[Task prompt] Somewhere below are a line with "(322, 449) none" and a later line with "(479, 168) none". Output exactly those lines and all lines between them.

[Working data]
=====

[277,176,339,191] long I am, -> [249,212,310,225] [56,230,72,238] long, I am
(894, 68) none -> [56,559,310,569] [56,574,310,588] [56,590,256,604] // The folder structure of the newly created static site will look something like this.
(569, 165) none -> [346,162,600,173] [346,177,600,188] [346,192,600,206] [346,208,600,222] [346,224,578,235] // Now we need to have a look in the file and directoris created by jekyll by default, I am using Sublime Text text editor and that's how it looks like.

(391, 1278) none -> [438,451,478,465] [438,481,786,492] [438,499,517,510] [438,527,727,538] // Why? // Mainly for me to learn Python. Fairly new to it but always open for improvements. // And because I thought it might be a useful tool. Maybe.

=====

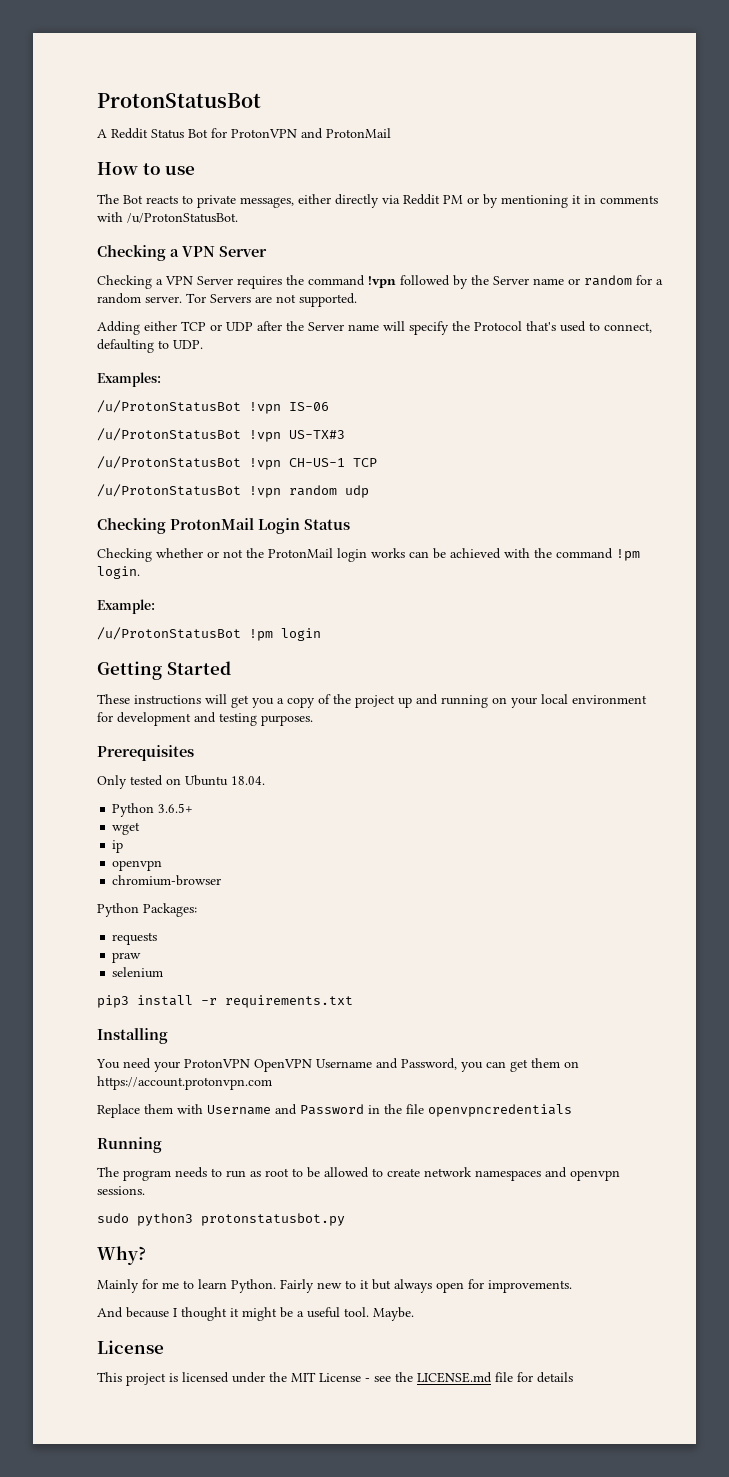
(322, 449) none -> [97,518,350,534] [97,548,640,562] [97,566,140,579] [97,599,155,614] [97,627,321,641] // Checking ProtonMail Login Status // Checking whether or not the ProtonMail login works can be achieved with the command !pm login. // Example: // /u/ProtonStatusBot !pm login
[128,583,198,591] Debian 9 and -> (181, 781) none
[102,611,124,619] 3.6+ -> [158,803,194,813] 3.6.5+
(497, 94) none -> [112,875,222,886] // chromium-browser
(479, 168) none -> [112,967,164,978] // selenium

=====

[Task result]
(322, 449) none -> [97,518,350,534] [97,548,640,562] [97,566,140,579] [97,599,155,614] [97,627,321,641] // Checking ProtonMail Login Status // Checking whether or not the ProtonMail login works can be achieved with the command !pm login. // Example: // /u/ProtonStatusBot !pm login
[128,583,198,591] Debian 9 and -> (181, 781) none
[102,611,124,619] 3.6+ -> [158,803,194,813] 3.6.5+
(497, 94) none -> [112,875,222,886] // chromium-browser
(479, 168) none -> [112,967,164,978] // selenium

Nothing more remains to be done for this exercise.